Three decades later, I began considering the Kiss catalog, looking for clues as to why so many of those 70’s youth dutifully followed the band. I was/am genuinely intrigued by this, wondering aloud if image trumped sound because-at least as my ears were concerned-I could find few examples of their prowess within those old vinyl grooves.

The record that many fans told me to listen to was Rock And Roll Over, but I didn’t put much weight into that recommendation because the other record they claimed was the band’s masterpiece, Destroyer, sucked balls IHO.

Destroyer sucked so bad that I have yet to even review it, but it was my cousin-himself a Kiss fanatic at one time-suggested that I take a listen to R.A.R.O., claiming that is was the first studio effort that properly channeled the band’s aggressiveness.

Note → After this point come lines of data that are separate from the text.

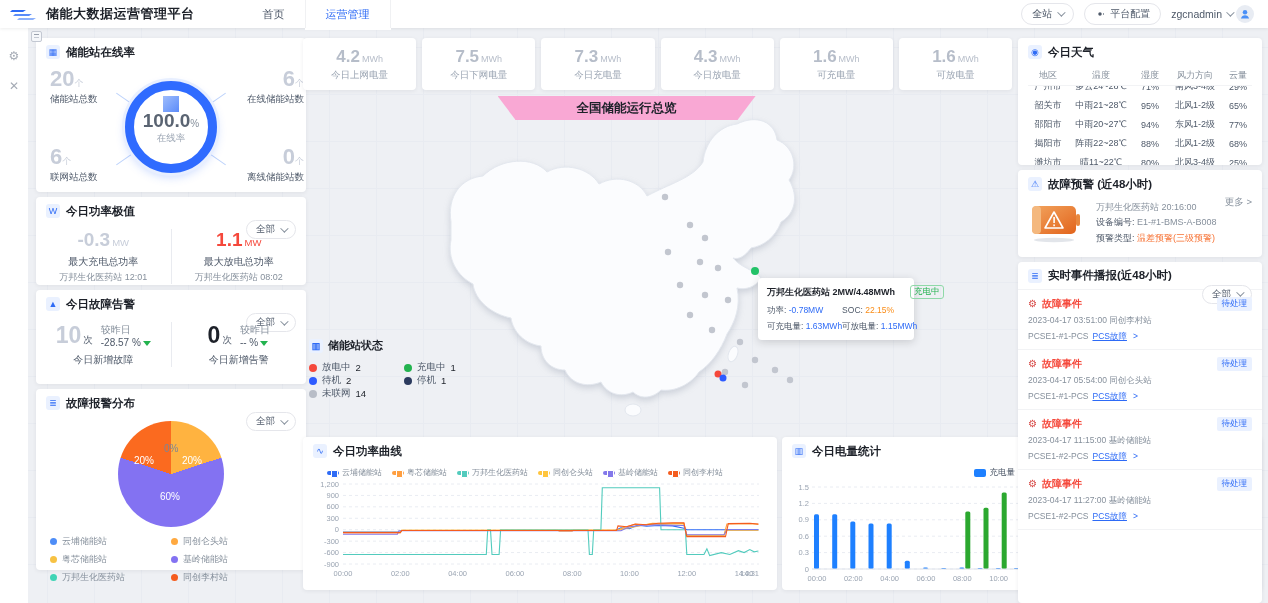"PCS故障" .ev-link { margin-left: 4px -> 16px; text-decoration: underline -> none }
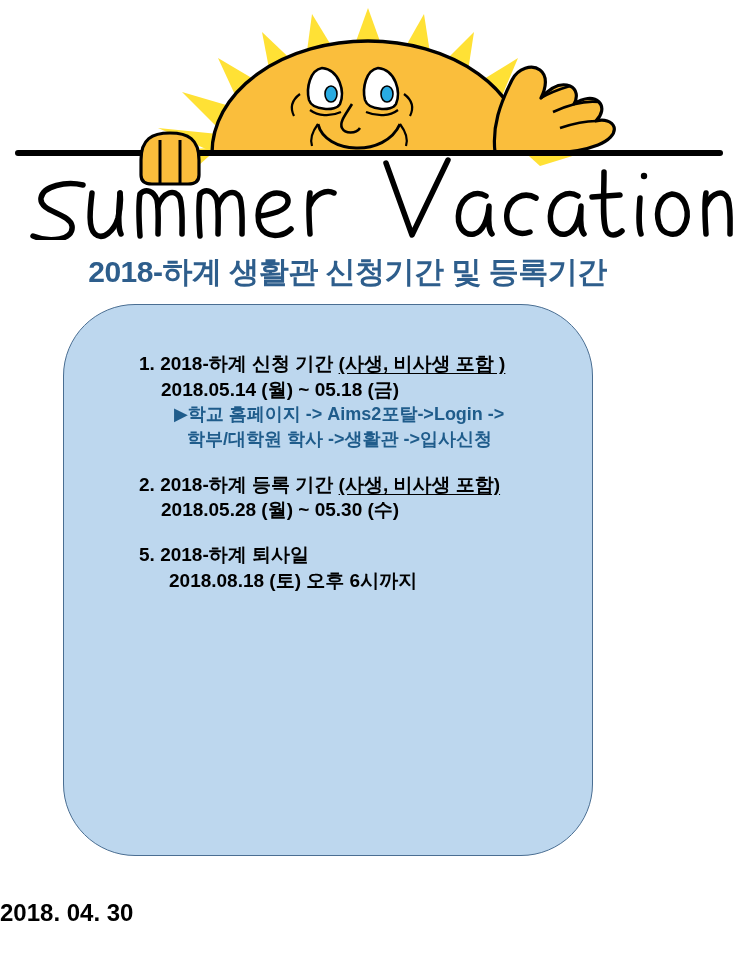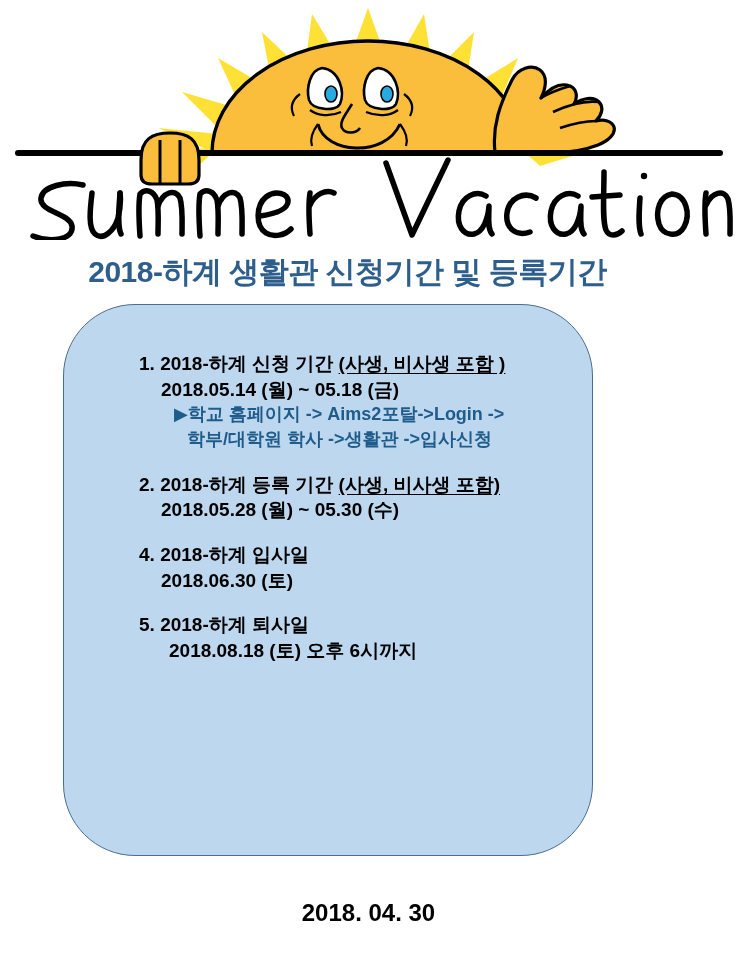"4. 2018-하계 입사일" div.notice-item { html: <div> <div> <span>4.</span> <span>2018-하계 입사일</span> </div> <div>2018.06.30 (토)</div> </div> -> none }
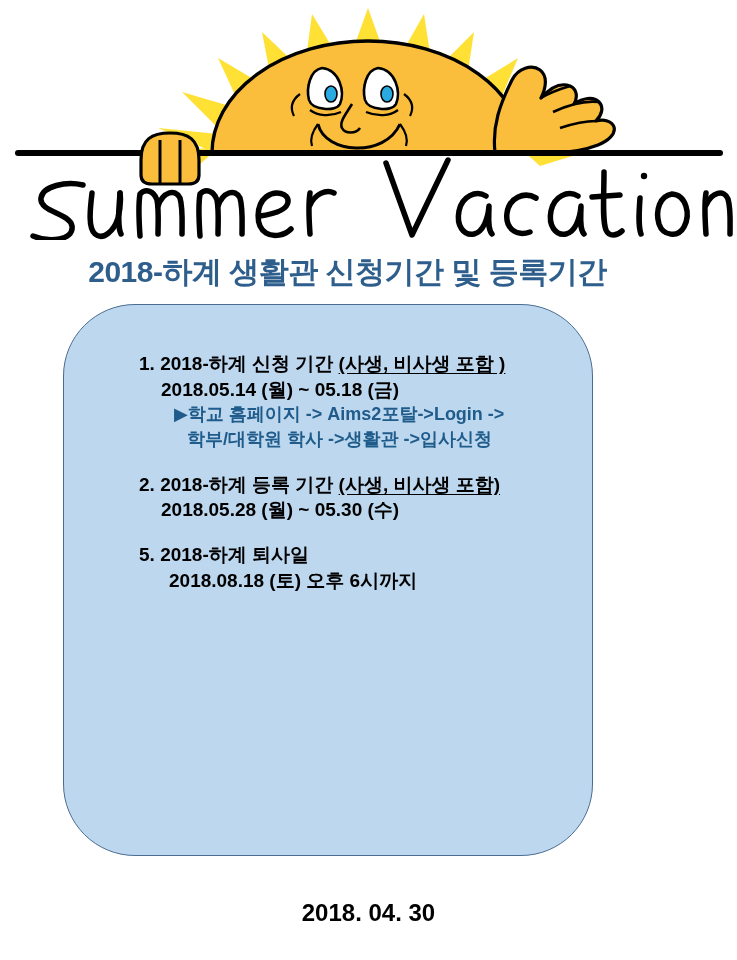"2018. 04. 30" #footer { text-align: center -> left }
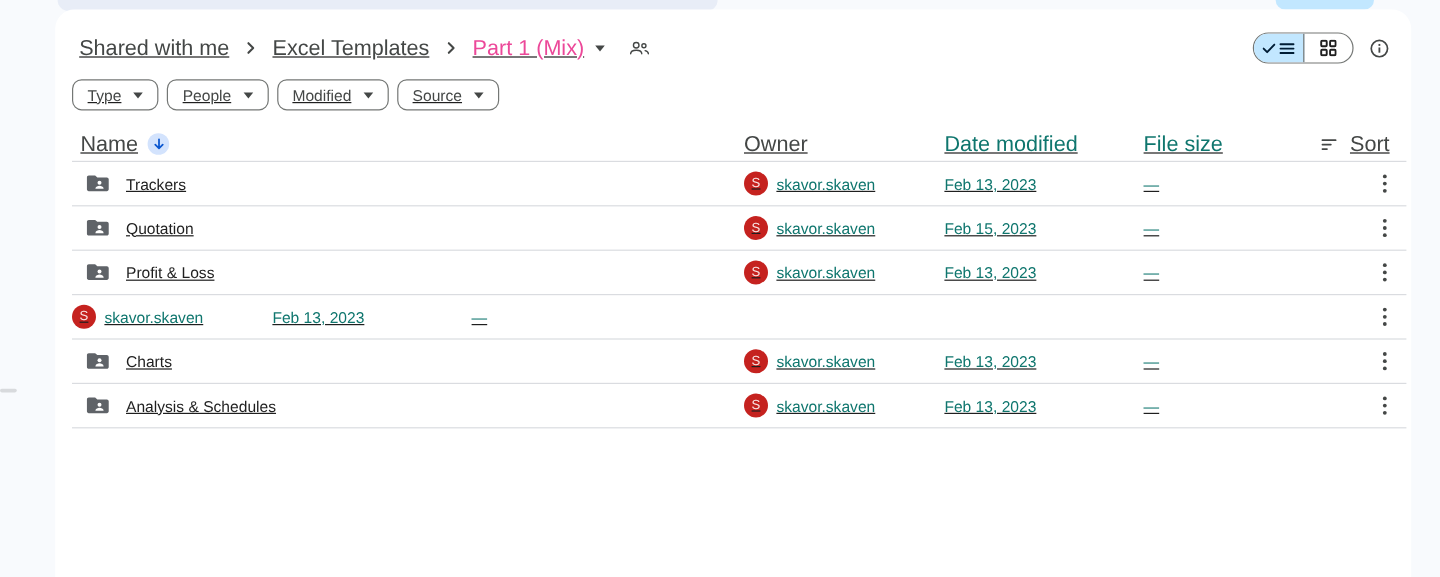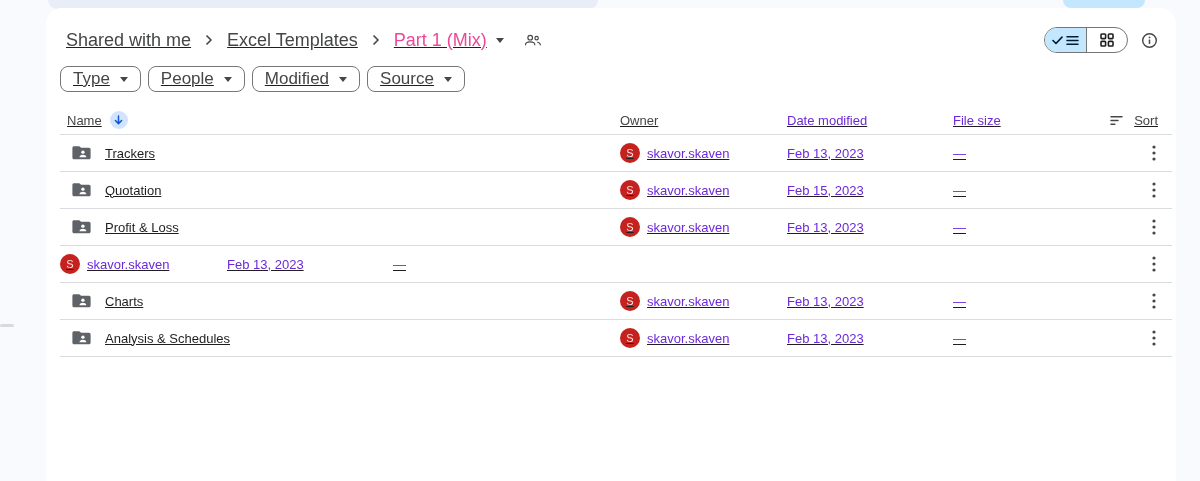"Type" .chip { font-size: 17px -> 13px }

He’s right. After reviewing the band’s first handful of studio albums, Rock And Roll Over is the first effort that provides listeners with the tone and grit that any band who navigates the realms of hard rock should have.

To be blunt, regardless of how good the material was in earlier efforts (and by “good” I mean by Kiss standards) everything seemed to be marred in weak mixes and stifled guitar tones, a negative that placed Kiss on part with other rock and roll characters found on Saturday morning cartoons.

The work of legendary producer Eddie Kramer is the difference here, and you can hear a lot of the same color definitions that he used previously with Hendrix. The real story, however, is with the rhythm guitar textures instead of the blotter acid leanings of some of Ace Frehley’s solos. Without that bite, R.A.R.O. could have been just another tepid Kiss studio album instead of a record that seems to match the band’s over-the-top imagery.

The artwork, the lyrics, the sound, all of it is rightfully up any young boy’s alley and is perfectly suited for anyone who refuses to grow up. More than any other studio album is Kiss’ early catalog, Rock and Roll Over may be the only one that stands the test of time, a project that sonically worthy of becoming the soundtrack to their marketing prowess.